• Globe icon
Globe icon

Igniting Student-Led Action in 2nd Grade

With a human population surpassing 7 billion and the global consumption of the Earth’s resources reaching an all-time high, the transition to sustainable lifestyles and production is more critical than it has ever been. As educators of all ages, we find ourselves teaching the generation that has been described as “the one that needs to change the world.”

This past year, my team and I found some success in this realm, and we believe it was grounded in a provocation that activated our students’ emotions and ignited their intrinsic motivation, which they carried with them the entire year. Unlike the goal of many traditional lessons and experiences, the purpose of a provocation is simply to be memorable and get the students to think and to feel deeply.

In 2nd grade the theme of the year is biomes. We use biomes as a vehicle to learn about how living things survive and meet their wants and needs. In the first three to four months of the school year the students learned about the world’s biomes and the plants and animals that live within them. As they gained knowledge, they would solidify their learning by creating a biome in our classroom. For example, if a student read a book about cheetahs, they would draw and color a cheetah and put it up somewhere in the classroom. Next, students had to think about what the cheetah would need to survive in its biome, so they would create a gazelle. After making the gazelle, they would think about what the gazelle would need to survive and they would make grass or other plant life around the gazelle, and so forth.

After doing this for several months the classroom became an interconnecting web of biomes with animals and plants. The students were knowledgeable and passionate about their creation and had ownership over their work. At any point in this phase, anyone could ask any student what their contribution to the classroom biome was and they would explain in great detail exactly what they created and how it is connected to other makings in the classroom. They loved the biome deeply, and it was a colorful cornucopia of learning and life.

The learning eventually shifted from simply learning about biomes, plants and animals to learning about how our actions are connected to our world’s ecosystems.

One day, when the students came back from their Wellness and Movement lessons, they were shocked to find their beloved biome “destroyed.” Everything from their Venus flytraps to baobab trees were off the walls and scattered throughout the hallway. The classroom they once knew as a vivid display of life within ecosystems was now a barren display of white walls. Shocked, and a little confused, the students eagerly scoured the classroom for evidence of why their biome was destroyed. The only clue—a message left on the whiteboard at the front of the room that read, “This biome was clear cut to make products for the United States.”
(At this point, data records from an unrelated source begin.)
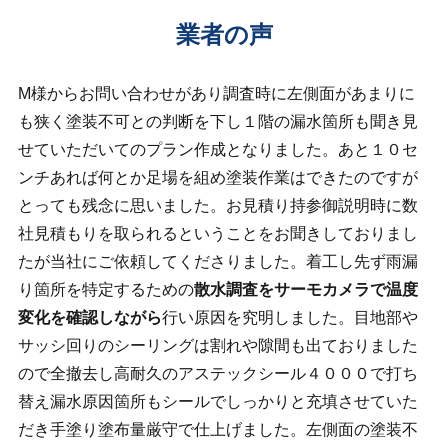
業者の声
M様からお問い合わせがあり調査時に左側面があまりに
も狭く塗装不可との判断を下し１階の漏水箇所も聞き見
せていただいてのプラン作成となりました。あと１０セ
ンチあれば何とか足場を組め塗装作業はできたのですが
とっても残念に思いました。お見積り持参御説明時に数
社見積もりを取られるということをお聞きしておりまし
たが当社にご依頼してくださりました。着工し先ず雨漏
り箇所を特定するための
散水調査をサーモカメラで温度
変化を確認しながら
行い原因を究明しました。目地部や
サッシ回りのシーリングは割れや隙間も出ておりました
ので全撤去し高耐久のアステックシール４０００で打ち
替え漏水原因箇所もシールでしっかりと充填させていた
だき手塗り塗布量厳守で仕上げました。左側面の塗装不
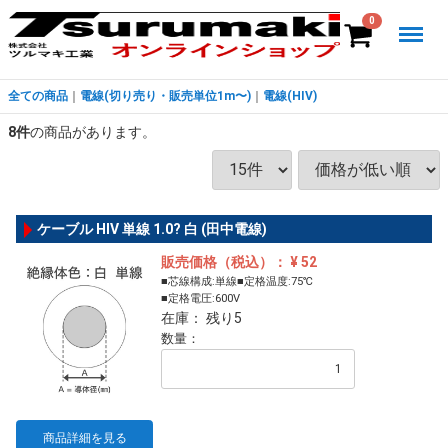
Menu
0
全ての商品
電線(切り売り・販売単位1m〜)
電線(HIV)
8
件
の商品があります。
ケーブル HIV 単線 1.0? 白 (田中電線)
販売価格（税込）： ¥ 52
■芯線構成:単線■定格温度:75℃
■定格電圧:600V
在庫： 残り5
数量：
商品詳細を見る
This moment of emotional activation marked a dramatic shift in mindsets and lines of inquiry. It ignited student-led action to persuade others to make choices that respect our world’s biomes. Initiatives ranged from an upcycled fashion line to a recycled paper-making campaign. Outside of the classroom, the students continued to plan sustainable businesses, which involved everything from zero-emission airplanes to farm-to-table snacks. Most recently, a group of students hosted a Tiny Bites bake sale out of their home driveway. Parents reported they chose to donate their earnings to the Ocean Cleanup. More importantly, they infused practices of conscious consumerism into their stand, where reusable mason jars were cheaper than paper cups and no plastic products were employed. Like their classmates, their knowledge surrounding most-good, least-harm lifestyles was grounded in deep conceptual understanding of their relation to biomes.